José Ramón Montero is a professor of Political Science at the Autonomous University of Madrid and at the Centro de Estudios Avanzados en Ciencias Sociales, Juan March Institute, Madrid. He obtained his Ph.D. in Law at the Universidad de Santiago, and has taught at the Universities of Granada, Santiago, Zaragoza, Cádiz and Complutense de Madrid.

He has been visiting fellow at the Universities of Harvard, California in Berkeley and Ohio State University, Secretary and Dean of the School of Law at the Universidad of Cádiz, and Deputy Director of the Centro de Investigaciones Sociológicas. He has been a member of the Standing Committee for the Social Sciences, European Science Foundation, and is currently a member of the Scientific Advisory Board of the European Social Survey and of the Academia Europaea. He has also been Director of the Economics and Social Science Programme, Comisión Interministerial de Ciencia y Tecnología, chairman of the Departamento de Ciencia Política y Relaciones Internacionales (UAM), and member of the Editorial Committee of the Revista Española de Ciencia Política. He has published extensively on electoral behaviour, political parties, and political culture.

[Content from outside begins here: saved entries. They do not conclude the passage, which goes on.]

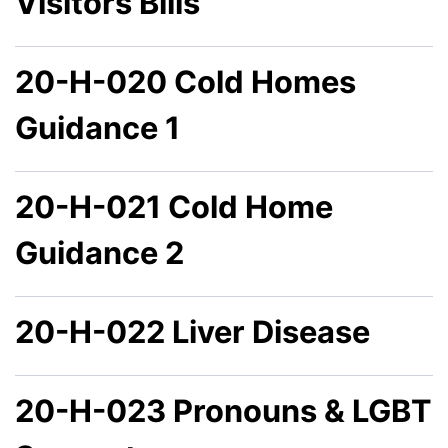
Visitors Bills
20-H-020 Cold Homes
Guidance 1
20-H-021 Cold Home
Guidance 2
20-H-022 Liver Disease
20-H-023 Pronouns & LGBT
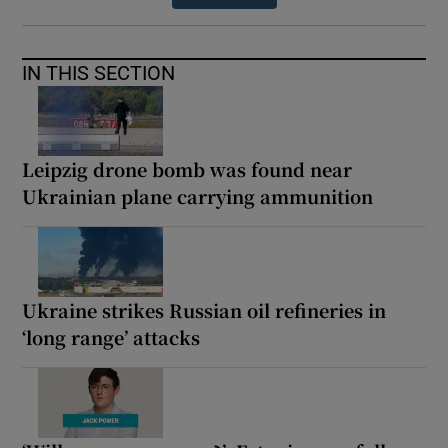
IN THIS SECTION
Leipzig drone bomb was found near
Ukrainian plane carrying ammunition
Ukraine strikes Russian oil refineries in
‘long range’ attacks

Among his publications are La CEDA: el catolicismo social y político en la II República (1977), El control parlamentario (1985, with Joaquín G. Morillo); El régimen electoral (1996, with Richard Gunther et al.), and Democracy in Modern Spain (2004, with R. Gunther and Joan Botella); and has co-edited with Juan J. Linz, Crisis y cambio: electores y partidos en la España de los años ochenta (1986); with Ricardo Chueca, Elecciones autonómicas en Aragón (1995); with R. Gunther and J. J. Linz, Political parties: old concepts and new challenges (2002), and with Mariano Torcal, Political disaffection in contemporary democracies (2006).